Washington Irving is perhaps best known for his two short stories “Rip Van Winkle” and “The Legend of Sleepy Hollow” (both stories I admittedly have never read), and I had never read his short fiction or considered reading them until I finished Edgar Allan Poe’s review of Nathaniel Hawthorne’s story collection Twice-Told Tales where within he mentions Irving. Perhaps one of the most fascinating aspects of reading Irving is approaching him, as the introduction describes, as a post-colonial author. I confess that in my literary experience I have always considered America the colonizer and had failed to even consider American literature in any way as post-colonial. [1]

When I finish a novel I expect to close the back cover, leave feeling satisfied, see the threads nicely tied together, and generally have some sentiment of contentedness with the entire reading process. My short story reading experience has seldom replicated this scenario. Honestly it is a little closer to reading and then rereading the final page to figure out what the hell just happened, giving in and starting over from the beginning, sparks of excitement as themes etc. begin to fall into place, and ultimately leaving the story (no matter how often I read it) with questions.

This is an excellent reason to read living short story writers because you can write them letters and ask them what they were thinking or what they meant or why the hell they write such confusing prose. Unfortunately for me, Irving has been dead for quite some time.

But that’s the feeling that “The Voyage” left me with. On the surface, “The Voyage” is a tentatively safe short story with an American taking a sea voyage to England. Our nameless narrator reflects on leaving his home, the joys and sorrows of the sea, and finally landing in a strange land. On my first time through I found “The Voyage” terrible dry and dull and dreaded trying to reread it. However, I found “The Voyage” to be a tale punctuated with the grief and flatteries of the sea and these concepts broadening to metaphors for life. Irving captures a multi-faceted approach to the ocean describing it as “vacancy,” “meditation,” “monotony,” and “continual reverie.” The ocean becomes a symbol of isolation and cruelty as well as an extention of purification and childlike whimsy.

“The Voyage” has the more obvious man versus nature references but my favorite parts of “The Voyage” were two internal stories, which I’ll refer to as “The Captain’s Story” and “The Sailor’s Arrival.” “The Captain’s Story” is how a ship the captain was on crashed into a smaller schooner uncontrollably and destroyed every thing and one on board. “The Sailor’s Arrival” ends “The Voyage” as a woman scans the faces onboard the boat for her husband and only recognizes her husband after he calls to her as he is so emaciated and near death. The woman ends the story wringing her hands “in silent agony.” These two minor stories were wonderful and created a complexity within “The Voyage” it would otherwise lack.
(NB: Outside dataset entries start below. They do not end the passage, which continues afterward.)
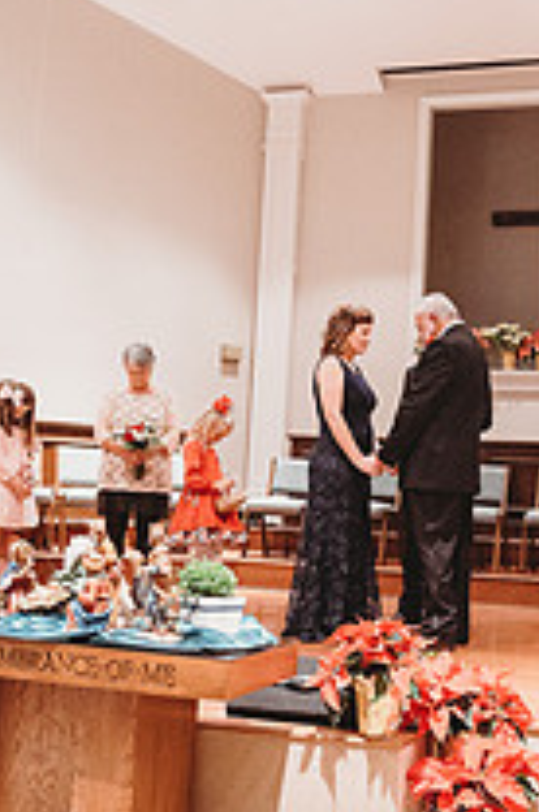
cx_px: 383
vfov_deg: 38.2
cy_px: 351
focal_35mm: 52
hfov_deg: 25.7
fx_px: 1172
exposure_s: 1/200
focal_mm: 24
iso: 5000
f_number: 4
But what was the point? “The Captain’s Story” is rather more fitting as it serves as a representation of the chaos and uncontrolable nature of the sea. However, “The Sailor’s Arrival,” while lovely, seems almost superfluous. Or is it? As a result of the shortness of prose tales it is unlikely that an author would interject unnecessary information. What objective do these stories serve? Likewise, considering the period Irving was writing in, what poignancy can be extricated from the concluding lines of the story: “I alone was solitary and idle. I had no friend to meet, no cheering to receive. I stepped upon the land of my forefathers–but felt that I was a stranger in the land”?

[1] Keeping in mind that these post-colonial peoples were doing terrible things to the native population.